The tutor then dedicated an hour to delivering a sermon to the entire class, to encourage them to ditch lessons at school. “He said that if only we knew how Islamiya was our only path to redemption, we would leave our lessons and come to Islamiya. He told us that if anyone tried to stop us, we need only tell them that they can never understand, because we were believers and they were not,” she recalls. The man was later dismissed because of his many other problematic views.
The sermon isn’t so different from the sort often delivered by Mohammed Yusuf himself in Borno State, while trying to radicalise young men into abandoning school and joining Boko Haram which he had just founded (or scrapped off other similar groups) in the early 2000s. He has been heard to spin theories to students on how schools existed primarily to pull them away from their religion. At the stage of these radicalisation exercises between 2002 and 2006, the group was not visibly violent. However, around 2007, after it had gained a large following from these sermons and other ways, it started to launch its attacks. In 2009, after skirmishes with security forces under the banner of Operation Flush, the group launched an uprising.
While Boko Haram has a deep and wide membership that consists of both school dropouts and fully educated people, both Mohammed Yusuf and Abubakar Shekau who are considered its founders, had no solid conventional education.

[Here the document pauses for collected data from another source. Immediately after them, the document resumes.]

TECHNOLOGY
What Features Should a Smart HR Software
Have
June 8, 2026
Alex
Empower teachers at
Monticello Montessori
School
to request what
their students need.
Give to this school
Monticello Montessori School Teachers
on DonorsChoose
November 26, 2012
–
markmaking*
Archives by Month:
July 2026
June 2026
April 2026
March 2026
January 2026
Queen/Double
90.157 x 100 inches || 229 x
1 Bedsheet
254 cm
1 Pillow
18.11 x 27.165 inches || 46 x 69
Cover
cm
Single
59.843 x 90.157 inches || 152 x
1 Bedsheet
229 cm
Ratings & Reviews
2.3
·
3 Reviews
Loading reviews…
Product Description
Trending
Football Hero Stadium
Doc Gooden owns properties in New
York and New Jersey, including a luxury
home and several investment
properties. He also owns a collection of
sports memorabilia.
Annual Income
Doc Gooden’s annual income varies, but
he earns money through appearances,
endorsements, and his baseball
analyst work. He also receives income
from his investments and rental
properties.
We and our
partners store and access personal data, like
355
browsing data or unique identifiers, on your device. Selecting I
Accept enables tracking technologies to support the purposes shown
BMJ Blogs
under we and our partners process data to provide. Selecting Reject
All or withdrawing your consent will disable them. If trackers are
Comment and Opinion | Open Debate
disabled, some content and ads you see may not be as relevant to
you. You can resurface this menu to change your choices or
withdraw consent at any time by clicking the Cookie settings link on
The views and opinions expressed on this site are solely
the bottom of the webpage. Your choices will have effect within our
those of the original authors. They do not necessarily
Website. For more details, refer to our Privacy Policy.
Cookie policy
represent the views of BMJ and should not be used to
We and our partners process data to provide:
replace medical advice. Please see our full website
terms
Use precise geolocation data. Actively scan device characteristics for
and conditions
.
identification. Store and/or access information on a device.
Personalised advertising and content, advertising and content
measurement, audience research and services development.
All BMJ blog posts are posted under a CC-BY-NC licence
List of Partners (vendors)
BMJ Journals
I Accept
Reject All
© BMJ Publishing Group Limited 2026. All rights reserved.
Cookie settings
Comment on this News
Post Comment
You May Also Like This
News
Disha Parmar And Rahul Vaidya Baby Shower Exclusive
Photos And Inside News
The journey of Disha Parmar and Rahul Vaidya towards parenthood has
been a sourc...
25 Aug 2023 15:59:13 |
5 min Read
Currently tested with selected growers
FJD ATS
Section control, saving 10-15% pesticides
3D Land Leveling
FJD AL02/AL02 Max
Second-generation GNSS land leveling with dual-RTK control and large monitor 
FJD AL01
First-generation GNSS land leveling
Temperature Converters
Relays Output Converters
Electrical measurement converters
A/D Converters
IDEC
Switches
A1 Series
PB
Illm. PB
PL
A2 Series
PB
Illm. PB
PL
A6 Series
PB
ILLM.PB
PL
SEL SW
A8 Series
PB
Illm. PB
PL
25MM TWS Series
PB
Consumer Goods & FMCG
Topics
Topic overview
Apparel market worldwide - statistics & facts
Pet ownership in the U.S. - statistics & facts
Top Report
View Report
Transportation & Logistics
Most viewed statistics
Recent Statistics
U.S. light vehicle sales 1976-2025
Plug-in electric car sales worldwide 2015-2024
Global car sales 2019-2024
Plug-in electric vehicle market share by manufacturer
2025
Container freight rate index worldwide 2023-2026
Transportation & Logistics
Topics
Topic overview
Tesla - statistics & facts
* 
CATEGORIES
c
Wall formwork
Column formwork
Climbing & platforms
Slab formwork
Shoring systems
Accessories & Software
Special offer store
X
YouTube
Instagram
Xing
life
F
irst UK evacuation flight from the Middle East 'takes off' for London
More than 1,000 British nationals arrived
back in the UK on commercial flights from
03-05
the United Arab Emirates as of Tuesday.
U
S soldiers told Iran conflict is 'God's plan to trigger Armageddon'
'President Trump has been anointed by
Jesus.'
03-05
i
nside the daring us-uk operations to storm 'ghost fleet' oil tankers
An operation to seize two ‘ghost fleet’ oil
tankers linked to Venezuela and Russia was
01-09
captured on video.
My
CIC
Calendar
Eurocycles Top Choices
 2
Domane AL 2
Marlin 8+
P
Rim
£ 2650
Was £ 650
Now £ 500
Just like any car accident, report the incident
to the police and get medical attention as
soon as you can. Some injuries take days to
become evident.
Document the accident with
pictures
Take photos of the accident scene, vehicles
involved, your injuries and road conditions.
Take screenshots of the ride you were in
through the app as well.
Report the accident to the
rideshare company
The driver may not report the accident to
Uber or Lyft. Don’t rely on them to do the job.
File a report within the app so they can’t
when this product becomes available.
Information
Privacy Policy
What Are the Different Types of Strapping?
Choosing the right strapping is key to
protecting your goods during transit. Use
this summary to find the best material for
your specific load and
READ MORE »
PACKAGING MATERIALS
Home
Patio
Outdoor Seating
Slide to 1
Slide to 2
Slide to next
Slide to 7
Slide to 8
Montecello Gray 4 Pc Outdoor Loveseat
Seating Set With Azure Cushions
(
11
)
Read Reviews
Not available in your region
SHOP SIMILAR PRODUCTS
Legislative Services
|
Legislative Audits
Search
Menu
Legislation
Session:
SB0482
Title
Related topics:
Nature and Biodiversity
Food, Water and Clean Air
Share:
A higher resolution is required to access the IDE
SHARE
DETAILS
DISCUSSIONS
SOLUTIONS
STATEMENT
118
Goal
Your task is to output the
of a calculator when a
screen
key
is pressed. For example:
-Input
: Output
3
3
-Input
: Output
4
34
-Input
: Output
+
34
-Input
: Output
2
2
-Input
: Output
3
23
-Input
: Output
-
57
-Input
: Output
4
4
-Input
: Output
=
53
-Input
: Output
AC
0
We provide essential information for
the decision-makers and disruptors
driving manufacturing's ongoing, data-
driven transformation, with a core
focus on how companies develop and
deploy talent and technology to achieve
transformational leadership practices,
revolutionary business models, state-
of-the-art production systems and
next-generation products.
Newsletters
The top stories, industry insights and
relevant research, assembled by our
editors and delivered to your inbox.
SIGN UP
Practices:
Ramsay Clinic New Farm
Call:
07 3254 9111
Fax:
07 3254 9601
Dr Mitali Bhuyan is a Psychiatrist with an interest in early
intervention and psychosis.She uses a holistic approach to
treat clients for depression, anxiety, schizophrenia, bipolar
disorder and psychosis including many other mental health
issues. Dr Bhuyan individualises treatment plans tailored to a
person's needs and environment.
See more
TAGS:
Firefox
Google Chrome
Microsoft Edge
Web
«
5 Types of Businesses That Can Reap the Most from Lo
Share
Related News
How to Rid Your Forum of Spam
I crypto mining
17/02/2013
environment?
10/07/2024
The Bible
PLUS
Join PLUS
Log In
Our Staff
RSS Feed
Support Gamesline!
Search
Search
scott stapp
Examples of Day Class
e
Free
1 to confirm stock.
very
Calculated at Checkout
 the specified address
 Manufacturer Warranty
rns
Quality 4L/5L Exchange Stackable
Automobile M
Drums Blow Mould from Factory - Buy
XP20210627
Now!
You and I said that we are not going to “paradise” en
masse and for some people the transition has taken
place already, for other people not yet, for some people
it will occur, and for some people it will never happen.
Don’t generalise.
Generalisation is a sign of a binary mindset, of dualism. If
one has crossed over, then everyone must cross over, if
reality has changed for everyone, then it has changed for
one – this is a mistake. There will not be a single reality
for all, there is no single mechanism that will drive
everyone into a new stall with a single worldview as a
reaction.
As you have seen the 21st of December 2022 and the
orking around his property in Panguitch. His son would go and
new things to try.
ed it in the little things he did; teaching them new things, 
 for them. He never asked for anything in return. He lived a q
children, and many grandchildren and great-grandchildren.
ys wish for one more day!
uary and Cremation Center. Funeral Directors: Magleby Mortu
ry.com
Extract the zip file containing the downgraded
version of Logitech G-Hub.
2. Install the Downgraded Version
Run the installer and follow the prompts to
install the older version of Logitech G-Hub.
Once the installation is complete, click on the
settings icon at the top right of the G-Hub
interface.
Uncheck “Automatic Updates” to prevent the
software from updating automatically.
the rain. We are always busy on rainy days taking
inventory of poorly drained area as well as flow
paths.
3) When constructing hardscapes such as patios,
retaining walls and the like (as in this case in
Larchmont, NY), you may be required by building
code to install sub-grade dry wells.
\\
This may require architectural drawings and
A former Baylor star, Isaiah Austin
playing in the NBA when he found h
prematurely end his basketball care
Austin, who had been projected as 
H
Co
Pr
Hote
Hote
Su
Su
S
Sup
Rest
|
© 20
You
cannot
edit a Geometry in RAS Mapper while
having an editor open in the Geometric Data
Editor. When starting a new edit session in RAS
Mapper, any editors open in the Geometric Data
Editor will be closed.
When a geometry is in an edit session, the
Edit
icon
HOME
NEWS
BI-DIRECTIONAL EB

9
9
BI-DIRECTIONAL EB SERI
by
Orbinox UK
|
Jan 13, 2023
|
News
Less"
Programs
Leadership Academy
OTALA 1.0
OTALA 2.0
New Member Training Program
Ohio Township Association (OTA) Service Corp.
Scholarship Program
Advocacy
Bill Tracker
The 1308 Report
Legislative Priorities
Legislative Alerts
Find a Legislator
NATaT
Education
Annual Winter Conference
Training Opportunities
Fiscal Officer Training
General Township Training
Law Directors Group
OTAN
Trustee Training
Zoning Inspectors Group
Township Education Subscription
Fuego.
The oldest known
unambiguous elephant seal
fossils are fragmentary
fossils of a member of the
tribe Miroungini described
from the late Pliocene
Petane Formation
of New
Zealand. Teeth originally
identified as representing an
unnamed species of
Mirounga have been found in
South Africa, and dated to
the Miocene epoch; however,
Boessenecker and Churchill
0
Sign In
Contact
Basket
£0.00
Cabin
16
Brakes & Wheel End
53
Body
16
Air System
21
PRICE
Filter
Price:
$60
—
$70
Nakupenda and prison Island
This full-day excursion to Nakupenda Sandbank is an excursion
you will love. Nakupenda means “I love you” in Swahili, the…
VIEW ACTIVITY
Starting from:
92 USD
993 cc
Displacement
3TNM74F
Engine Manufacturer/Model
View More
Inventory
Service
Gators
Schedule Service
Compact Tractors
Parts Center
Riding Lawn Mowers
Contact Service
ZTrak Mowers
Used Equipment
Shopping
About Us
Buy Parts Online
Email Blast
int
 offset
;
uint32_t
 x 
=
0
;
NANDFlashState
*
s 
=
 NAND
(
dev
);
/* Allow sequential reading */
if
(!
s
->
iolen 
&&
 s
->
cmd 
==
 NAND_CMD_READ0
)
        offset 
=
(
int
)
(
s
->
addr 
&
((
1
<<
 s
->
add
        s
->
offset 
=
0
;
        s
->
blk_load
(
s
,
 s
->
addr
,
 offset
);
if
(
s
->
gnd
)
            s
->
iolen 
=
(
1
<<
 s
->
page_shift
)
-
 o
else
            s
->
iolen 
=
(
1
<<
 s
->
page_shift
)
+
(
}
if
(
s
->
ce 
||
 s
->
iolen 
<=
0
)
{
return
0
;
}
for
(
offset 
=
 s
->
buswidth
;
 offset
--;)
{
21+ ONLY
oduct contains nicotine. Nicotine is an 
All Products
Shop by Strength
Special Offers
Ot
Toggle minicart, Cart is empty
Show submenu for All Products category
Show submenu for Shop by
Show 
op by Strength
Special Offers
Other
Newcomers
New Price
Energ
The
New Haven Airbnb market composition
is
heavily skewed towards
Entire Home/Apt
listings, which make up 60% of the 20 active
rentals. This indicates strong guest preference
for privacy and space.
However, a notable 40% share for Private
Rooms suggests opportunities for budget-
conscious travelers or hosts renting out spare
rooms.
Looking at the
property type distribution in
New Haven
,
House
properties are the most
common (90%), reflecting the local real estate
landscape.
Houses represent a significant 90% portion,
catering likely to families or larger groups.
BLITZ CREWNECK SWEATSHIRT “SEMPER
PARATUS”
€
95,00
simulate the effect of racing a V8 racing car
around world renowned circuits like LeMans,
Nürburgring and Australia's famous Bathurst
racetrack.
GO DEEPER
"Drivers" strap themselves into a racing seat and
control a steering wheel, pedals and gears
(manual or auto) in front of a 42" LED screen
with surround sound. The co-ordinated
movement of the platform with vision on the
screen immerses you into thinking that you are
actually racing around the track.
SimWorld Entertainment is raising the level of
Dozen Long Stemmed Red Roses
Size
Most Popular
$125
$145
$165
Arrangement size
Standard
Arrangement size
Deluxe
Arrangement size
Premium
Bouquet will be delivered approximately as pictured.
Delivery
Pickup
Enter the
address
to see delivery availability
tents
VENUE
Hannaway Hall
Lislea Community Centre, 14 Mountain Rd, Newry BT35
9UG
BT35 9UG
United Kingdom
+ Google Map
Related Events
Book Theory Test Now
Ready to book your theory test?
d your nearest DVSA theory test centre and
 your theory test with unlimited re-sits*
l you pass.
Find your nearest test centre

It may be easier to convince school dropouts with these theories. Hafsat, who was not a dropout, and who took everything her tutor said to heart, started to walk out of classes mid-lessons, and declare to her teacher when queried, that she would not understand, as she was an unbeliever.
This suggests that indoctrinating children who are already dropouts might be easier. Thus, inadequate educational systems have the potential to heighten and feed radical, anti-school ideologies among children.
For Malam Idris, a total overhaul of the primary school system in Niger State is what is needed. “First and foremost, Niger State must do away with the Alfurma system when employing teachers,” he says. By the Alfurma system, he means Political patronage, Alfurma being the Hausa word for favour.
“Strict priority should be given to the TRCN condition. No teacher should be employed if they are not certified as professional teachers … Education is a right, and the children are innocent. They deserve quality education.”
Primary school education plays a crucial role in honing problem solving skills, and emotional and intelligence skills, according to the national curriculum. Primary schools are important for national development and achieving sustainable peace. As such, it is imperative for the government to prioritise it and generally incentivise education especially in low income communities.
Names in asterisk have been changed to protect the identity of the respondents.